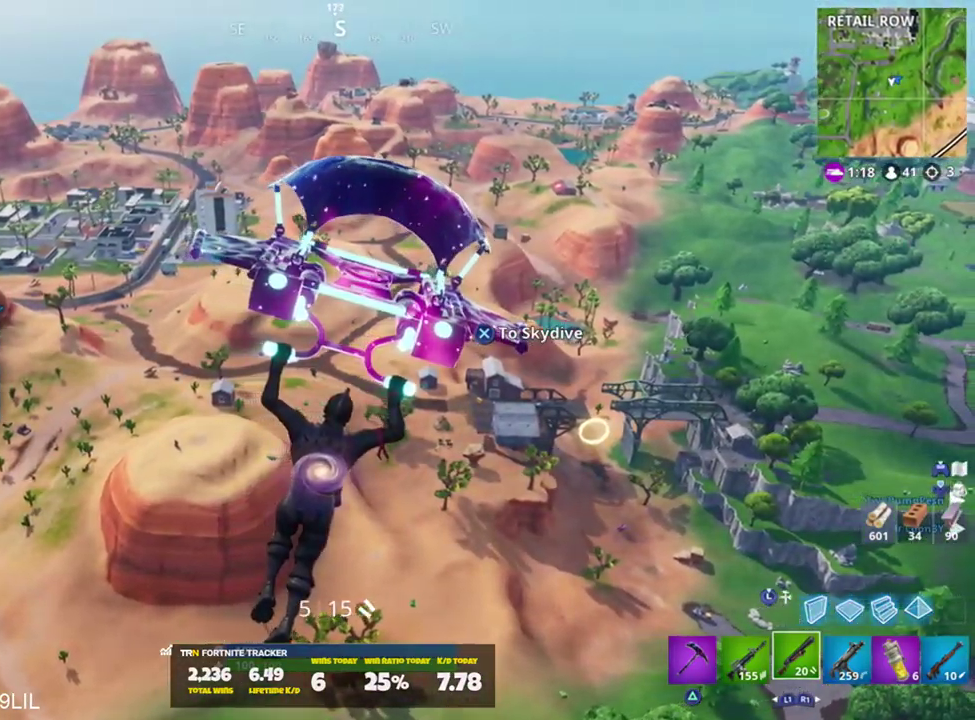
{"buttons": [], "left_stick": "up-right", "right_stick": "center", "events": [[317, "right_stick", "up-right"], [451, "right_stick", "center"]]}
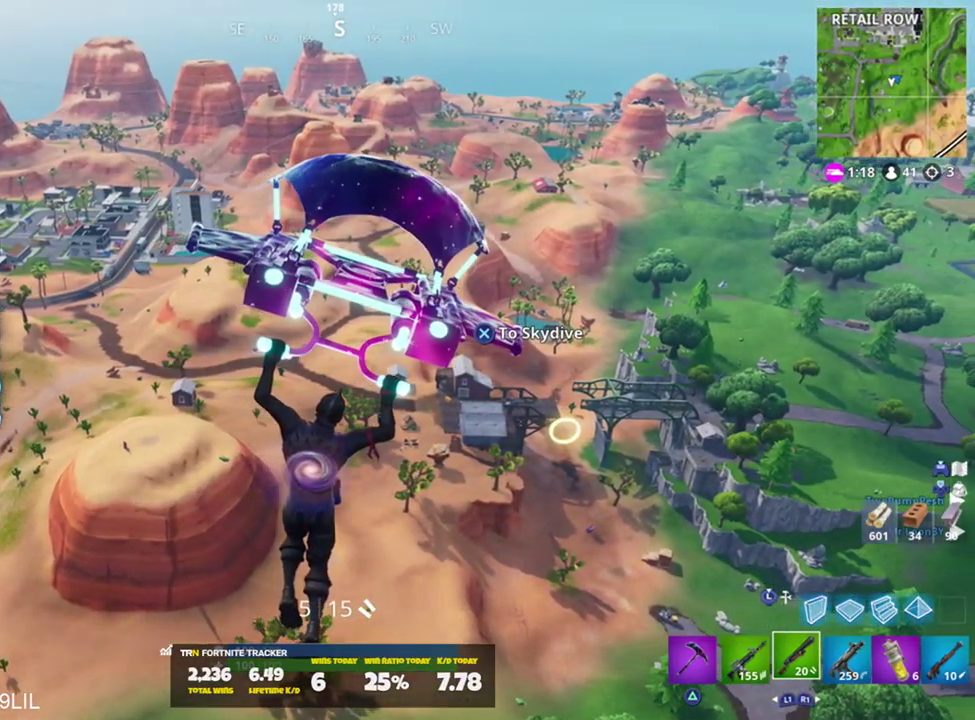
{"buttons": [], "left_stick": "up-right", "right_stick": "center", "events": []}
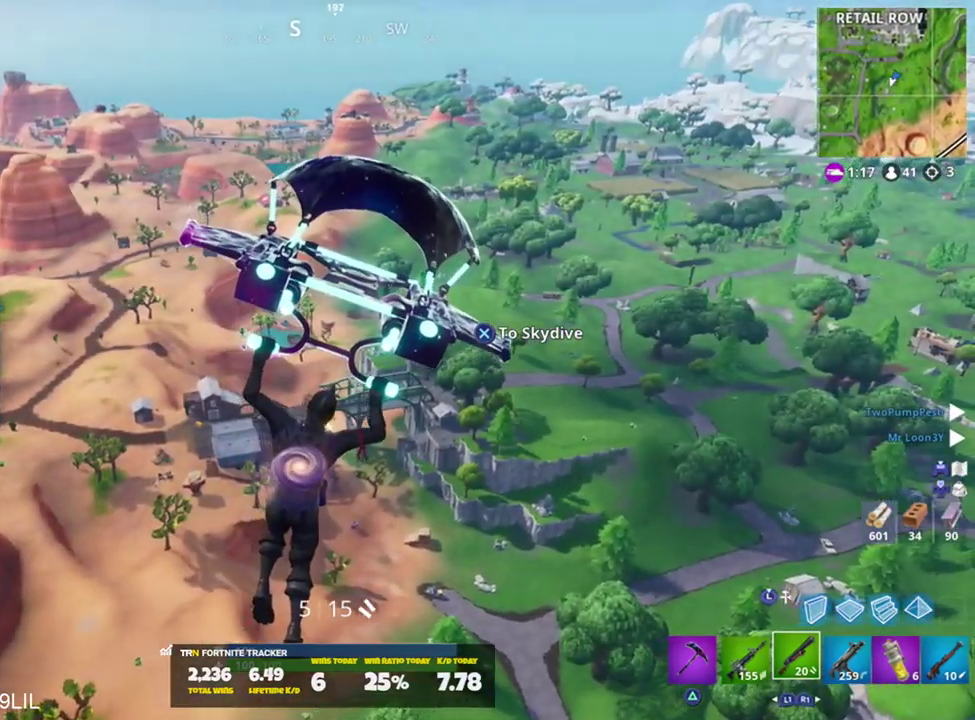
{"buttons": [], "left_stick": "up-right", "right_stick": "center", "events": []}
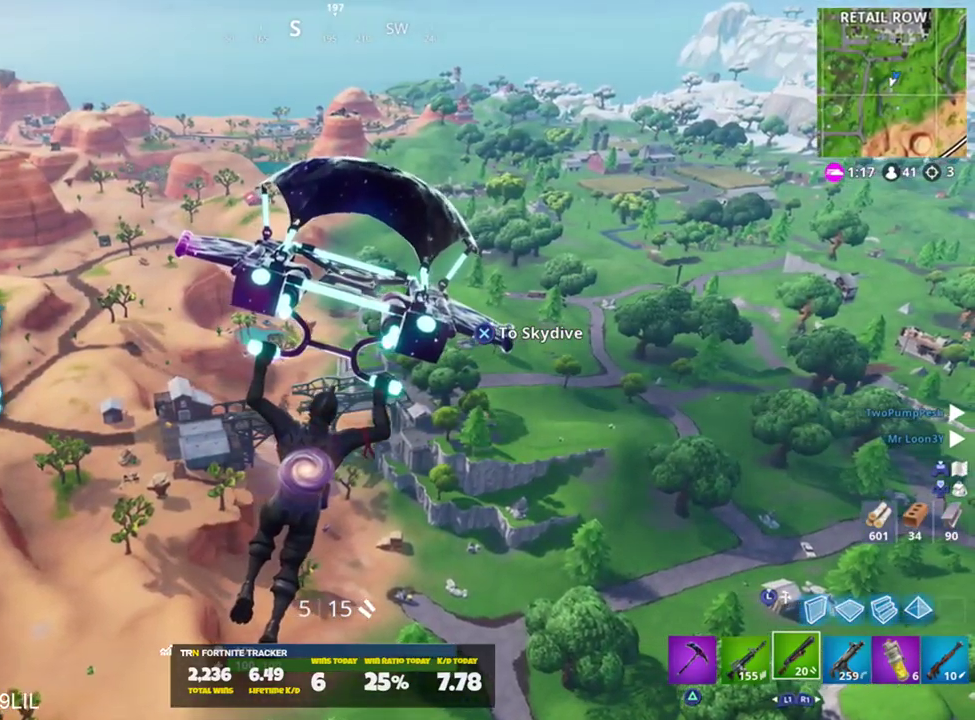
{"buttons": [], "left_stick": "up", "right_stick": "center", "events": [[283, "right_stick", "left"], [317, "left_stick", "up"], [450, "right_stick", "center"]]}
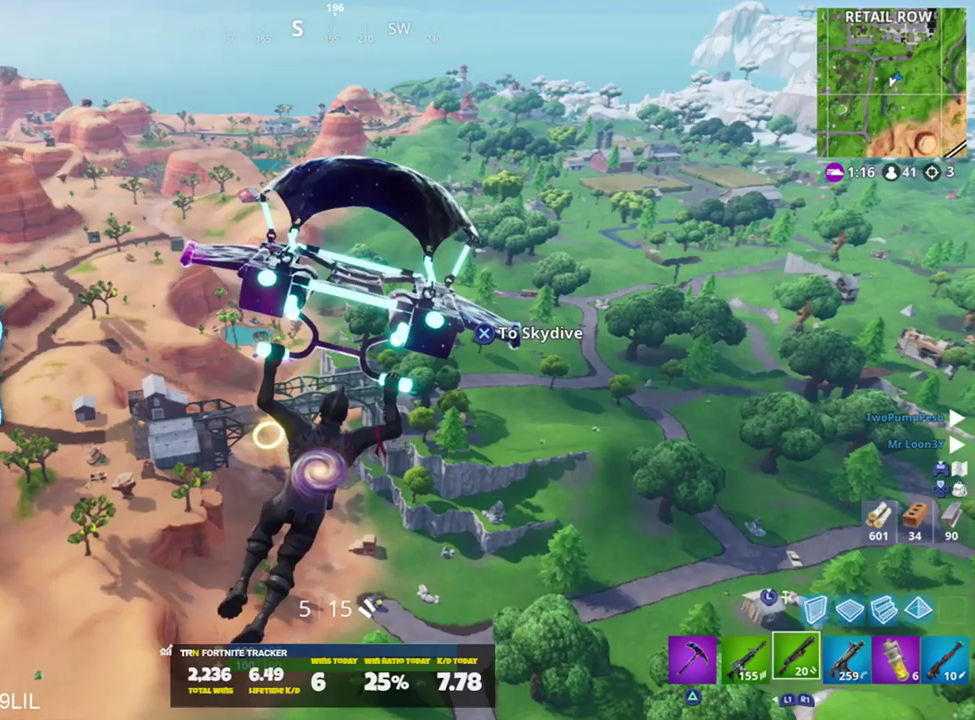
{"buttons": [], "left_stick": "up-left", "right_stick": "center", "events": [[117, "right_stick", "left"], [284, "right_stick", "center"], [484, "left_stick", "up-left"]]}
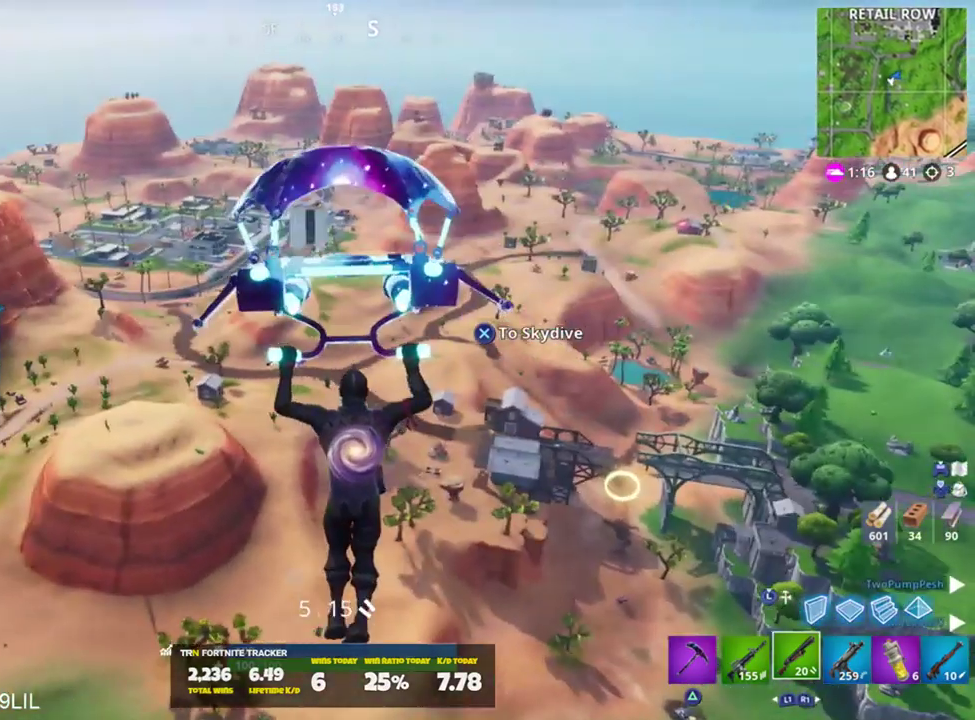
{"buttons": [], "left_stick": "up-left", "right_stick": "center", "events": []}
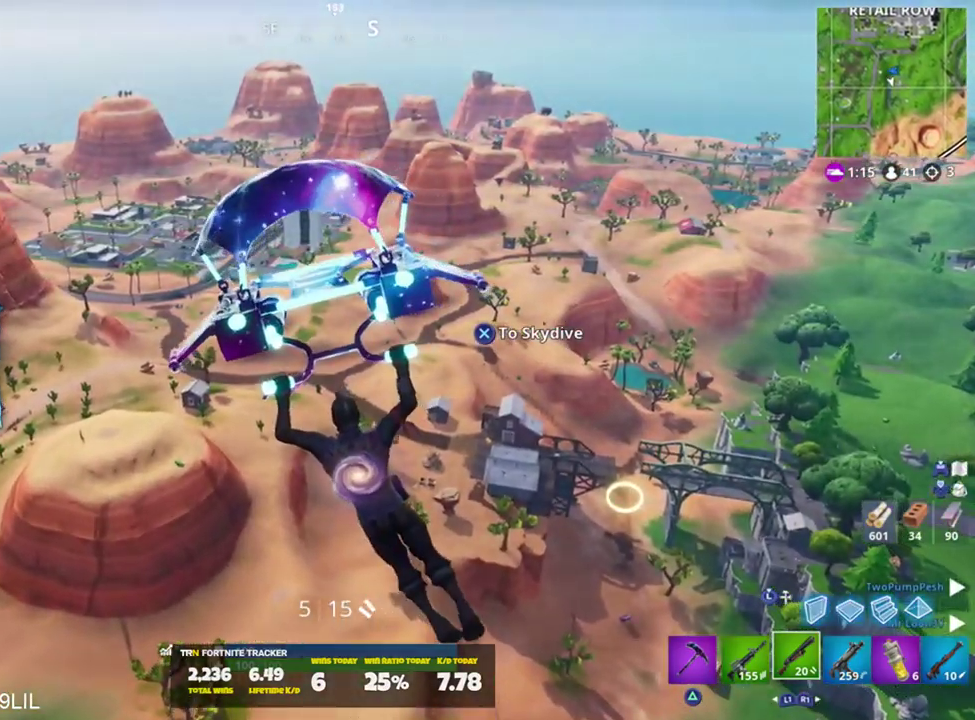
{"buttons": [], "left_stick": "up-left", "right_stick": "center", "events": []}
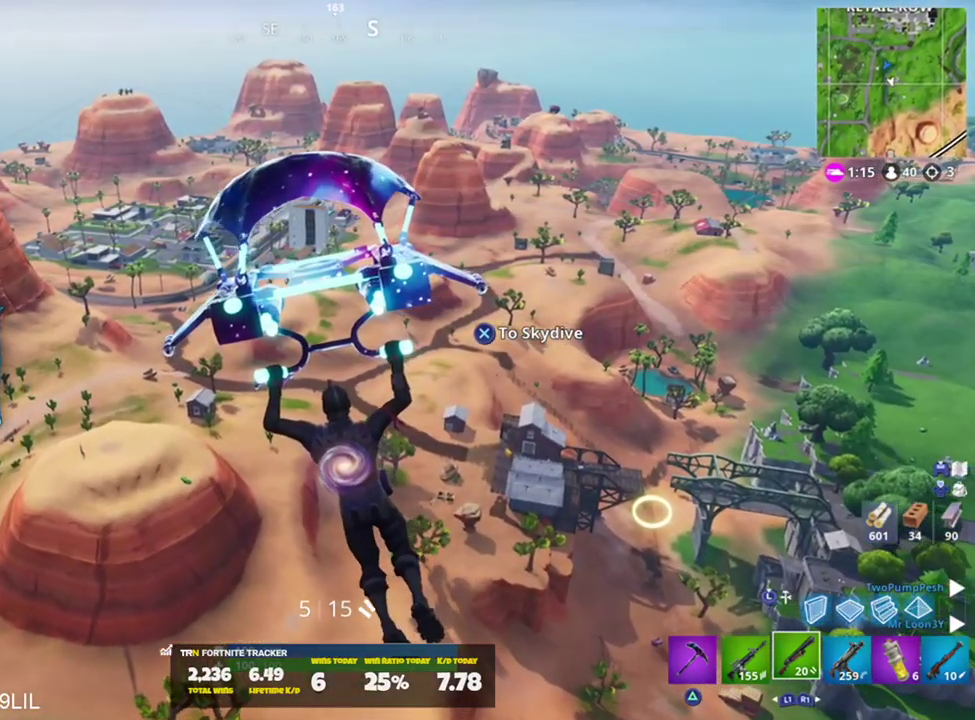
{"buttons": [], "left_stick": "up", "right_stick": "center", "events": [[250, "left_stick", "up"]]}
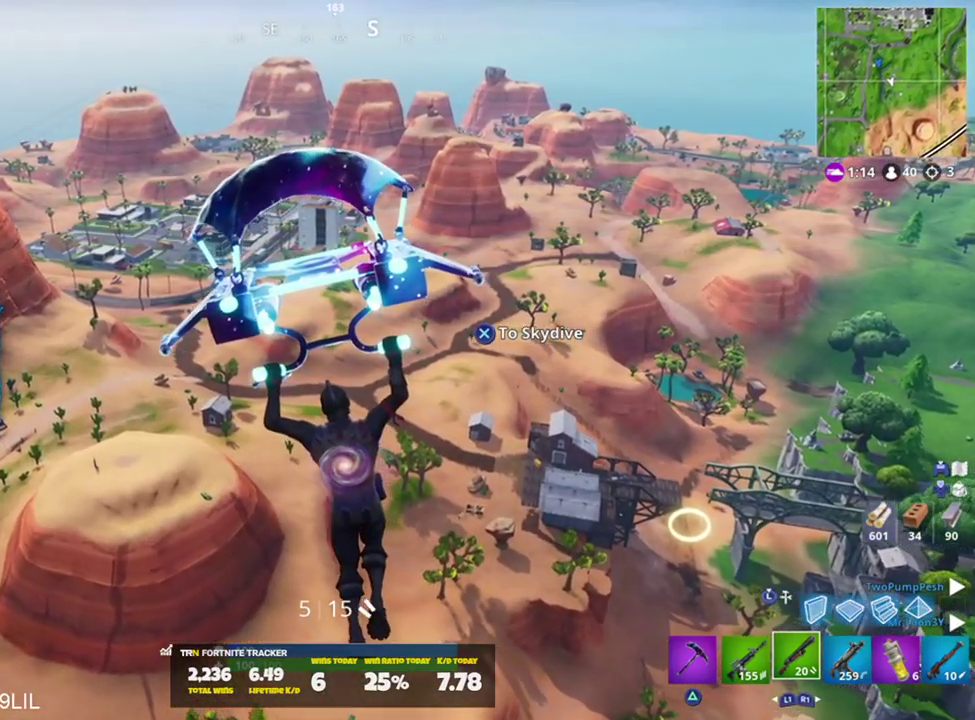
{"buttons": [], "left_stick": "up", "right_stick": "center", "events": [[117, "CROSS", "down"], [217, "CROSS", "up"]]}
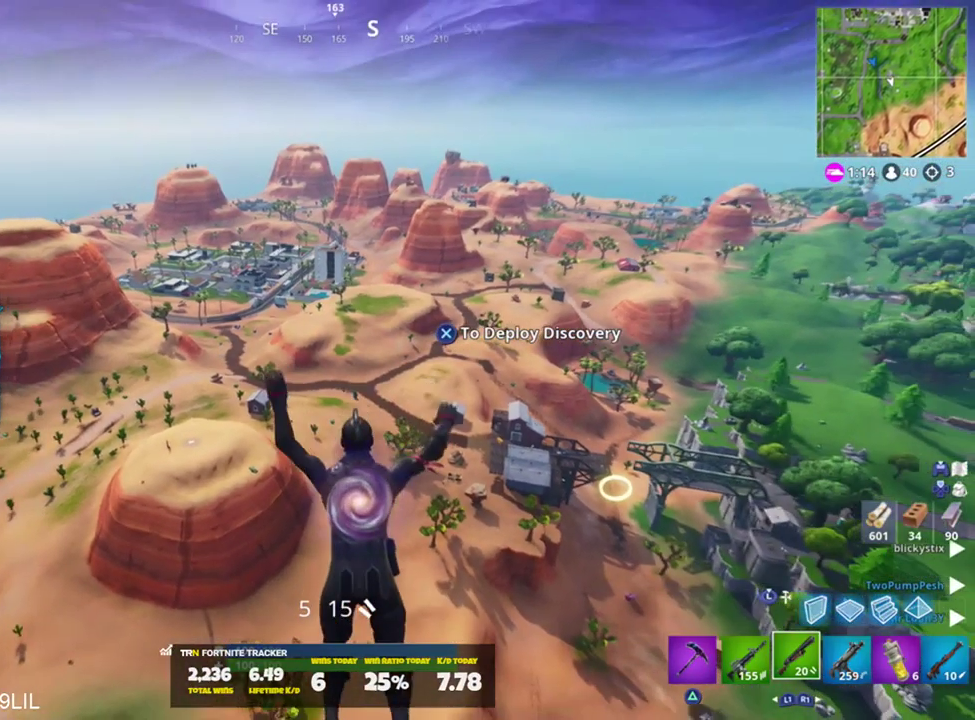
{"buttons": [], "left_stick": "up", "right_stick": "center", "events": [[250, "right_stick", "right"], [350, "right_stick", "center"]]}
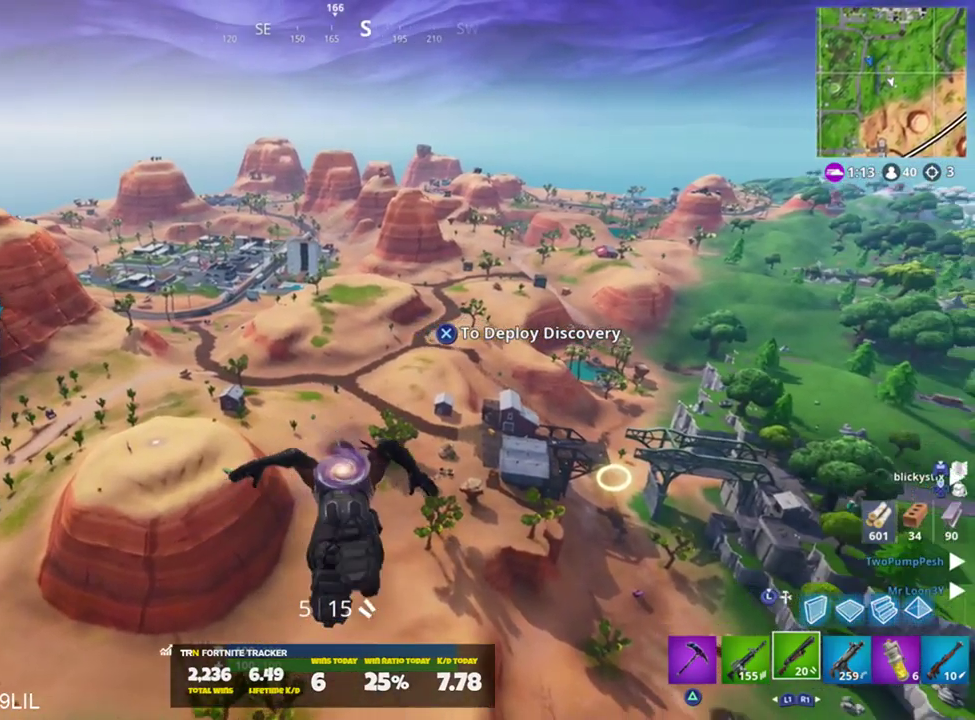
{"buttons": [], "left_stick": "up", "right_stick": "center", "events": []}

━━━━━━━━━━━━━━━━━━━━

-- What the task requires --
The answer must be the full listing, exact in every line, with the pictures removed.

-- Written response --
{"buttons": [], "left_stick": "up-right", "right_stick": "center", "events": [[317, "right_stick", "up-right"], [451, "right_stick", "center"]]}
{"buttons": [], "left_stick": "up-right", "right_stick": "center", "events": []}
{"buttons": [], "left_stick": "up-right", "right_stick": "center", "events": []}
{"buttons": [], "left_stick": "up", "right_stick": "center", "events": [[283, "right_stick", "left"], [317, "left_stick", "up"], [450, "right_stick", "center"]]}
{"buttons": [], "left_stick": "up-left", "right_stick": "center", "events": [[117, "right_stick", "left"], [284, "right_stick", "center"], [484, "left_stick", "up-left"]]}
{"buttons": [], "left_stick": "up-left", "right_stick": "center", "events": []}
{"buttons": [], "left_stick": "up-left", "right_stick": "center", "events": []}
{"buttons": [], "left_stick": "up", "right_stick": "center", "events": [[250, "left_stick", "up"]]}
{"buttons": [], "left_stick": "up", "right_stick": "center", "events": [[117, "CROSS", "down"], [217, "CROSS", "up"]]}
{"buttons": [], "left_stick": "up", "right_stick": "center", "events": [[250, "right_stick", "right"], [350, "right_stick", "center"]]}
{"buttons": [], "left_stick": "up", "right_stick": "center", "events": []}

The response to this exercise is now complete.